Red Clover
» Red Clover consists of the dried inflorescence of Trifolium pratense L. (Fam. Fabaceae). It contains not less than 0.5 percent of isoflavones, calculated on the dried basis as the sum of daidzein, genistein, formononetin, and biochanin A.
Packaging and storage—
Preserve in a well-closed, light-resistant container, protected from moisture.
Labeling—
The label states the Latin binomial and, following the official name, the parts of the plant contained in the article.
Botanic characteristics—
Macroscopic—
Red Clover inflorescences are ovoid with a rounded summit, mostly from 12 to 34 mm in length and width, usually on a very short stalk, shriveled, purplish, and more or less brown from drying, consisting of many papilionaceous flowers, crowded together and clothed at the base with broad, pointed, pale green ciliate stipules with darker veins.
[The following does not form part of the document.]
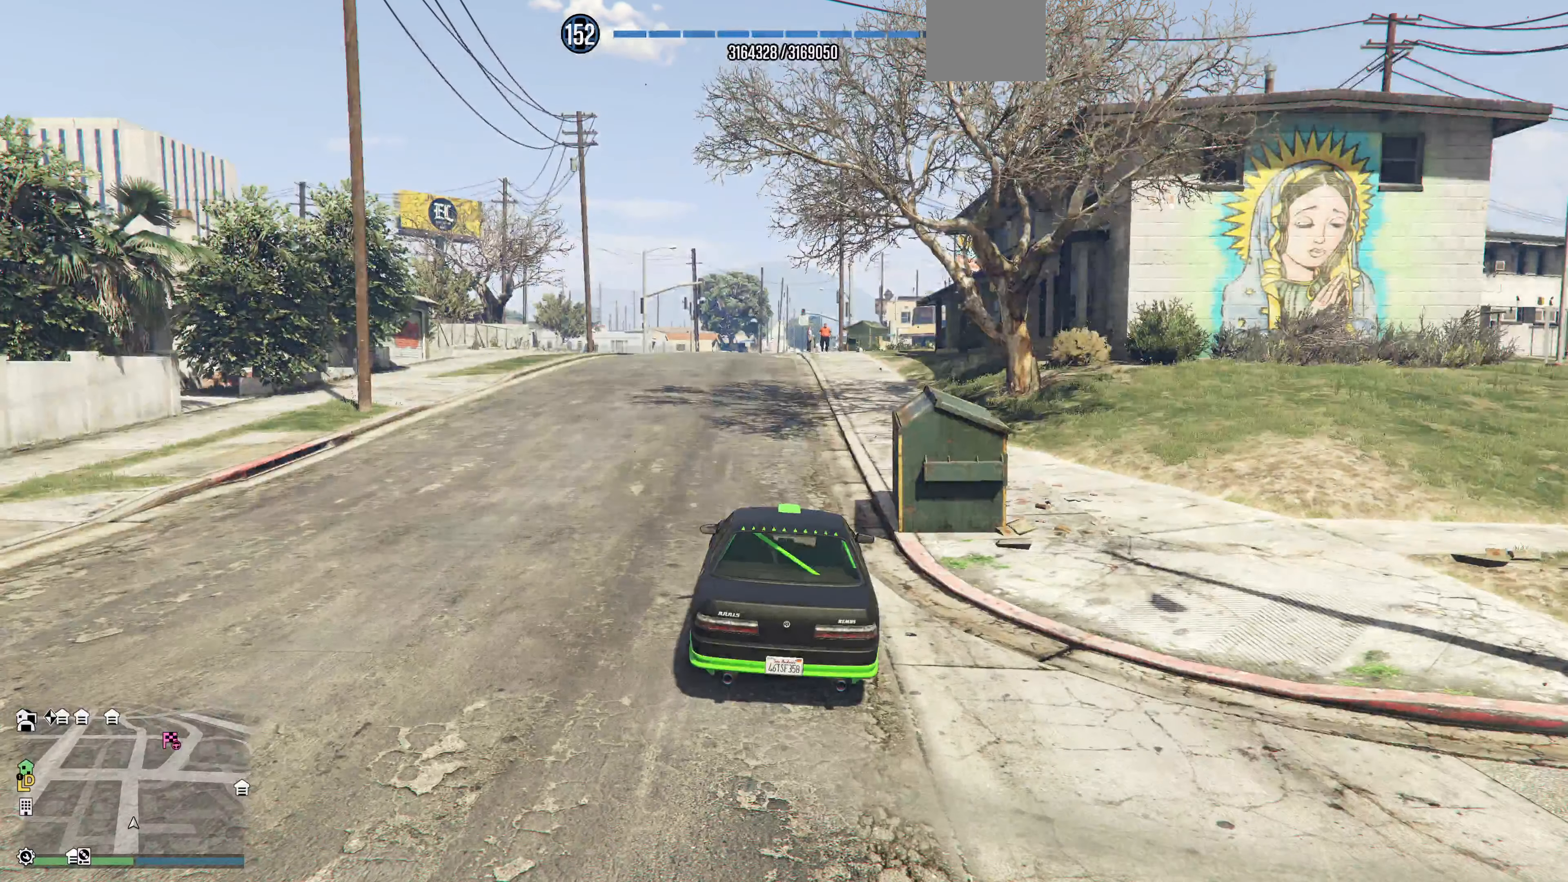
Gameplay with a controller (PlayStation layout); each line is a JSON object with the inputs held at the frame after it. "events" lists button and stick changes between this image and that frame as [ms after this image, input, new state], when the widget could be followed in between.
{"buttons": ["R2"], "left_stick": "center", "right_stick": "center", "events": [[200, "DPAD_UP", "down"], [200, "R2", "down"], [367, "DPAD_UP", "up"]]}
The flowers, which may or may not be accompanied by diminutive trifoliate leaves, are up to 15 mm in length and have the following: five green, hairy, subulate calyx teeth, one longer than the other four; petals united into a more or less campanulate tube, somewhat recurved, and colorless with pinkish purple veins; diadelphous stamens; slender style; a faintly aromatic, somewhat tea-like odor; and a sweetish, then slightly bitter taste.
Microscopic—
Epidermis of calyx composed of polygonal cells with faintly striated cuticle and occasional anomocytic stomata on the outer epidermis only; abundant, uniseriate, covering trichomes with two small, thin-walled basal cells and a thick-walled tapering end cell, up to 1 mm in length with a warty cuticle. Glandular trichomes are also present, particularly on the lower epidermis, each with a one- or two-celled stalk and a large, cylindrical head composed of several cells arranged in two rows. Epidermal cells of the corolla, papillose at the tip, are elongated with slightly wavy walls and a strongly striated cuticle; vascular strands of corolla and calyx are surrounded by a crystal sheath containing prismatic crystals of calcium oxalate. The following are also present: fibrous layer of anthers; subspherical pollen grains, 20 to 48 µm in diameter with smooth exine, three distinct pores, and three furrows; upper epidermal cells of leaflets with sinuous and slightly beaded anticlinal walls; lower epidermis with sinuous to wavy walls; anomocytic stomata on both surfaces, but more frequent on the lower surface; abundant covering trichomes on both surfaces and on the margins; and fibrovascular strands surrounded by a crystal sheath containing prismatic crystals of calcium oxalate.
Identification—
A:
Thin-Layer Chromatographic Identification Test 
201
—
201—
Test solution—
Transfer about 1 g of the powdered plant material to a screw-capped centrifuge tube. Add 10 mL of a mixture of methanol and water (6:4), heat in a steam bath for 10 to 15 minutes, cool, and filter. Apply 20 to 30 µL to the plate in bands that are 2 cm in length.
Standard solution—
Transfer about 100 mg of USP Powdered Red Clover Extract RS to a screw-capped centrifuge tube. Add 1 mL of a mixture of alcohol and water (7:3), and heat in a steam bath for 10 minutes. Centrifuge, and use the clear supernatant. Apply 20 to 30 µL to the plate.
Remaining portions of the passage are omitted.